Universal Health Services isn't putting a "for sale" sign on its behavioral health business, but the company has indi-cated that it may consider spinning off some facilities because the company doesn't think investors value those assets highly enough.
Selling the assets may prove easier than changing the minds of investors. Generally speaking, investors find it simpler to assign valuations to separate businesses lines when they are in separate companies, said Darren Lehrich, senior healthcare analyst with Piper Jaffray & Co. Psychiatric care is a solid business with good margins and a lower level of competition than acute-care services, Lehrich said.
Psychiatric Solutions, a chain of 34 behavioral health hospitals based in Franklin, Tenn., is reaping the benefits of investors' interest in the psychiatric business. The company has seen its stock price roughly double to about $40 per share in the past year.

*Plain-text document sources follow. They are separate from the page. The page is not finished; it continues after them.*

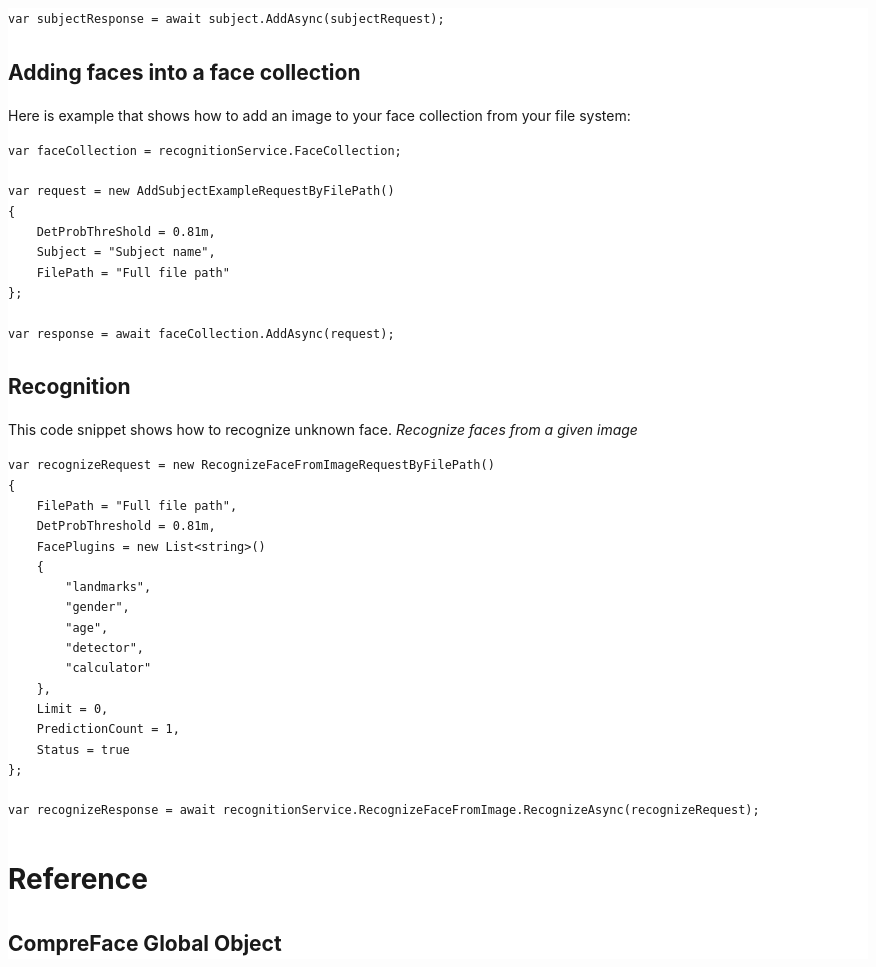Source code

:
 ```
var subjectResponse = await subject.AddAsync(subjectRequest);
```

## Adding faces into a face collection

Here is example that shows how to add an image to your face collection from your file system:

```
var faceCollection = recognitionService.FaceCollection;

var request = new AddSubjectExampleRequestByFilePath()
{
    DetProbThreShold = 0.81m,
    Subject = "Subject name",
    FilePath = "Full file path"
};

var response = await faceCollection.AddAsync(request);
```

## Recognition

This code snippet shows how to recognize unknown face.
_Recognize faces from a given image_

```
var recognizeRequest = new RecognizeFaceFromImageRequestByFilePath()
{
    FilePath = "Full file path",
    DetProbThreshold = 0.81m,
    FacePlugins = new List<string>()
    {
        "landmarks",
        "gender",
        "age",
        "detector",
        "calculator"
    },
    Limit = 0,
    PredictionCount = 1,
    Status = true
};

var recognizeResponse = await recognitionService.RecognizeFaceFromImage.RecognizeAsync(recognizeRequest);
```

# Reference

## CompreFace Global Object
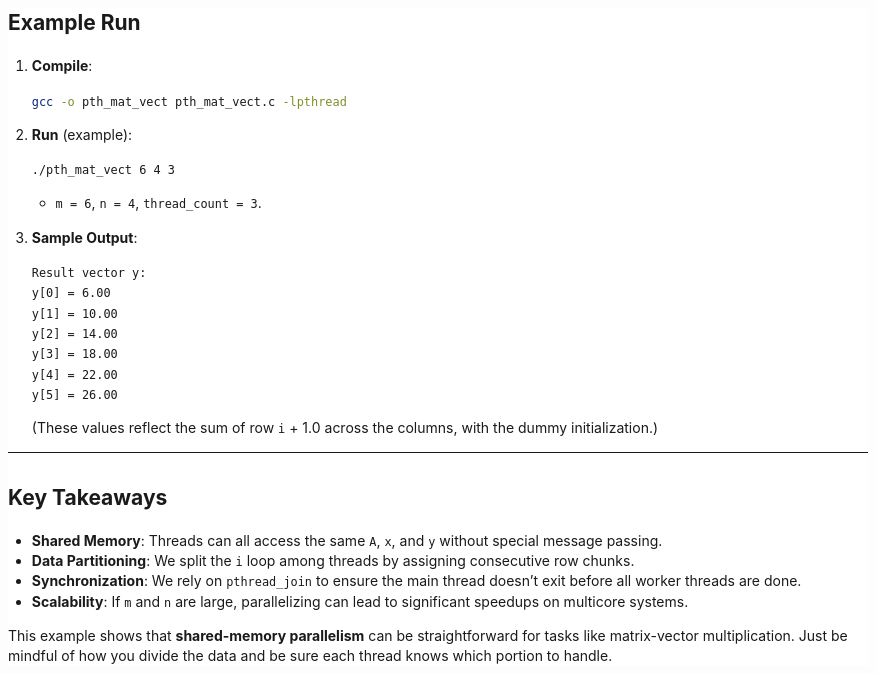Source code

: 
## Example Run

1. **Compile**:
   ```bash
   gcc -o pth_mat_vect pth_mat_vect.c -lpthread
   ```

2. **Run** (example):
   ```bash
   ./pth_mat_vect 6 4 3
   ```
   - `m = 6`, `n = 4`, `thread_count = 3`.

3. **Sample Output**:
   ```
   Result vector y:
   y[0] = 6.00
   y[1] = 10.00
   y[2] = 14.00
   y[3] = 18.00
   y[4] = 22.00
   y[5] = 26.00
   ```
   (These values reflect the sum of row `i` + 1.0 across the columns, with the dummy initialization.)

---

## Key Takeaways

- **Shared Memory**: Threads can all access the same `A`, `x`, and `y` without special message passing.  
- **Data Partitioning**: We split the `i` loop among threads by assigning consecutive row chunks.  
- **Synchronization**: We rely on `pthread_join` to ensure the main thread doesn’t exit before all worker threads are done.  
- **Scalability**: If `m` and `n` are large, parallelizing can lead to significant speedups on multicore systems.

This example shows that **shared-memory parallelism** can be straightforward for tasks like matrix-vector multiplication. Just be mindful of how you divide the data and be sure each thread knows which portion to handle.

Investors compare the performance of Psychiatric Solutions with Universal's stock, which was trading around $55 in January 2004 but slid to around $45 a year ago and has traded within a few dollars of that price since then.
Speculation that King of Prussia, Pa.-based Universal is preparing a sale or spinoff of its psychiatric business heightened after the company's recent earnings conference call. One analyst asked Steve Filton, Universal's senior vice president and chief financial officer, if investors were undervaluing Universal's stock relative to Psychiatric Solutions. Filton said, "We are constantly looking at all sorts of opportunities to unlock what we think is the underlying value of our stock, including the behavioral (health) business."
Filton also noted during the call that Universal's acute-care and psychiatric hospitals are generally not in the same markets, so their operations are not integrated. Later, Filton told Reuters that the company is considering a spinoff of some of the psychiatric hospitals.
The company is not actively pursuing a sale or spinoff of its 44 behavioral health hospitals, Filton told Modern Healthcare. But Universal does often look at strategic moves that could improve the value of its stock, he added. For example, Universal's board expanded the company's stock buyback program during the fourth quarter of 2004, authorizing the repurchase of another 2.5 million shares, he said. Universal may expand the program further, especially because company executives believe that repurchasing stock may be a better investment than purchasing acute-care hospitals, where competition for deals is increasing prices, he said.
Filton said considering a spinoff or hospital sale is routine for the company.
The performance of Universal's 25 acute-care hospitals may overshadow the results posted by its psychiatric business. At Universal's North American acute-care hospitals, same-hospital adjusted admissions were up 0.9% for the fourth quarter ended Dec. 31, 2004, and 0.3% for the year. Its psychiatric business' same-facility adjusted admissions were up 1.5% for the quarter and 5.4% for the year.